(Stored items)
□ □ □ □ □

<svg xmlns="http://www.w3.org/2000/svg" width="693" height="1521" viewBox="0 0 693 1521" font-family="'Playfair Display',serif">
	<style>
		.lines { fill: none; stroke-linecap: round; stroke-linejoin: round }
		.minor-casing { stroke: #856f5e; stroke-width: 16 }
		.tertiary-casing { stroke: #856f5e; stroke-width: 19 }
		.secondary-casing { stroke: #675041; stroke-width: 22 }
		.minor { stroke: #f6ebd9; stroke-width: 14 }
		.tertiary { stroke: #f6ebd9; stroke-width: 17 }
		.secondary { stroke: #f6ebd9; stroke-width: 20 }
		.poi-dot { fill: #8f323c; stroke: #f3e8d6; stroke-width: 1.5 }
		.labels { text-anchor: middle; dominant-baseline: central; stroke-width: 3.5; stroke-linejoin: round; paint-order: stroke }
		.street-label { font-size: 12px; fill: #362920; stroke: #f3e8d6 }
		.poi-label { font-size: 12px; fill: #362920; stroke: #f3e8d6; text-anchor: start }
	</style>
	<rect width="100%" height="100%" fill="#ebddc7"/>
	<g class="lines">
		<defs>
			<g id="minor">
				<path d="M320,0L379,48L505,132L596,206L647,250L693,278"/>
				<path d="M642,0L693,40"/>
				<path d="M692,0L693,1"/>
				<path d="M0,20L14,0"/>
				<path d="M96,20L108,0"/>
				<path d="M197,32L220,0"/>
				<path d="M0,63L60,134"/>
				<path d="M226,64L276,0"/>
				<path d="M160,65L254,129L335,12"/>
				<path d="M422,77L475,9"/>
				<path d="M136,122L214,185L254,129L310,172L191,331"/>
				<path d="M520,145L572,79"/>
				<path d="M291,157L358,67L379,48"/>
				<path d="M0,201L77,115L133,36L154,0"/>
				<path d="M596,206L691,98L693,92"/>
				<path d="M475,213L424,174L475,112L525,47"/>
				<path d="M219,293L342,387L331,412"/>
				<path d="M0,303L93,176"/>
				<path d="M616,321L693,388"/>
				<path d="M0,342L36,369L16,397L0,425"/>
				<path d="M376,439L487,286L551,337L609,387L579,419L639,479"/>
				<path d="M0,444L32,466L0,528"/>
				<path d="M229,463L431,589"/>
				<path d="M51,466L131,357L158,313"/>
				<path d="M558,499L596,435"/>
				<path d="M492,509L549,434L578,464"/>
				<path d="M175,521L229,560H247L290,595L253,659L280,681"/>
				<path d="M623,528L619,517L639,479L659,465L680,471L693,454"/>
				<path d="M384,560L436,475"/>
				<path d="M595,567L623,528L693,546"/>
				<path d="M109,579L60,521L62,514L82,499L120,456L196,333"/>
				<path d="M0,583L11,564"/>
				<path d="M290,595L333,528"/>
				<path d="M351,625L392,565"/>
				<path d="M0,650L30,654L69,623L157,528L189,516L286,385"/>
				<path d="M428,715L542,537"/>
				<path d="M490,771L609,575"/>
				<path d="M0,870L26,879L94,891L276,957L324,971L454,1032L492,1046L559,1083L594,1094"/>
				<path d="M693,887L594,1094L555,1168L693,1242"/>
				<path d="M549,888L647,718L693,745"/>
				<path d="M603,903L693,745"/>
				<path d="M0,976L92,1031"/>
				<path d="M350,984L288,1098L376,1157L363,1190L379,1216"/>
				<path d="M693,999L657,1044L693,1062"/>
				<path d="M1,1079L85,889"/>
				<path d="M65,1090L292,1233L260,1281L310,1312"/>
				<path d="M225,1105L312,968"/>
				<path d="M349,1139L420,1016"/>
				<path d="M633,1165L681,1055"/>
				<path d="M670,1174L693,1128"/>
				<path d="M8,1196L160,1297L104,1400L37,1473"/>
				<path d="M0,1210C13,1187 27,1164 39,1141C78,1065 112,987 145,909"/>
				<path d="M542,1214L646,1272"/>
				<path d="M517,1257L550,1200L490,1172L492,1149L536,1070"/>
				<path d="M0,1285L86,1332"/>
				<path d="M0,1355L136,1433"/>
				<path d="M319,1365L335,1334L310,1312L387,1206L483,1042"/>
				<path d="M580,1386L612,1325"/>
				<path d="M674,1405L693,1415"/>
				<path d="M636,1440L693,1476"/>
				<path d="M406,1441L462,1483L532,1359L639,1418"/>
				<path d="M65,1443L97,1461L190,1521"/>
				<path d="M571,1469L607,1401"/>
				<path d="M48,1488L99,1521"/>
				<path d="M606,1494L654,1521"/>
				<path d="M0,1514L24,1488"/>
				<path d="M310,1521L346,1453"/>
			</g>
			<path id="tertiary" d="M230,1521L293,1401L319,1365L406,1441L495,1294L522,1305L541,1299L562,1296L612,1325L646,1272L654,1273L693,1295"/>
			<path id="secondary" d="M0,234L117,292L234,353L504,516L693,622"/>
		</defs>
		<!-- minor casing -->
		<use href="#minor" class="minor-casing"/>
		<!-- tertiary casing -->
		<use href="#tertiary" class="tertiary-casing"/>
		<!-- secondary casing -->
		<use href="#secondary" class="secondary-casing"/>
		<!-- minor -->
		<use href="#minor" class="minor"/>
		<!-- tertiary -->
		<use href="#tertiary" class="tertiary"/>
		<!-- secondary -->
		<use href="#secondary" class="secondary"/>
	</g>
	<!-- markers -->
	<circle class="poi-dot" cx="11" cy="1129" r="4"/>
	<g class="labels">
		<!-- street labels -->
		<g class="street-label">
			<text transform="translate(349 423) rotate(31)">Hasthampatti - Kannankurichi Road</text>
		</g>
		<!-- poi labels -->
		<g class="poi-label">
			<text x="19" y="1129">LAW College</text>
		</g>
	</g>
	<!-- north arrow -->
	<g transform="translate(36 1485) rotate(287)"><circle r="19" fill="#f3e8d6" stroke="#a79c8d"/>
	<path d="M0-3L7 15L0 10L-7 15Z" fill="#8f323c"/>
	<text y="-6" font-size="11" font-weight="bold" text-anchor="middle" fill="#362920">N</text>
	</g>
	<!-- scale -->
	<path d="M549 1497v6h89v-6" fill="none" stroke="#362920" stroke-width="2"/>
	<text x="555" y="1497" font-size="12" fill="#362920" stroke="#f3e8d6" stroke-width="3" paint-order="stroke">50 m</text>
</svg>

□ □ □ □ □

WHAT YOU SHOULD DO
All lines with the word "none" are needed; pull them from the entries and copy each.

RESULT FOR THIS EXERCISE
		.lines { fill: none; stroke-linecap: round; stroke-linejoin: round }
	<path d="M549 1497v6h89v-6" fill="none" stroke="#362920" stroke-width="2"/>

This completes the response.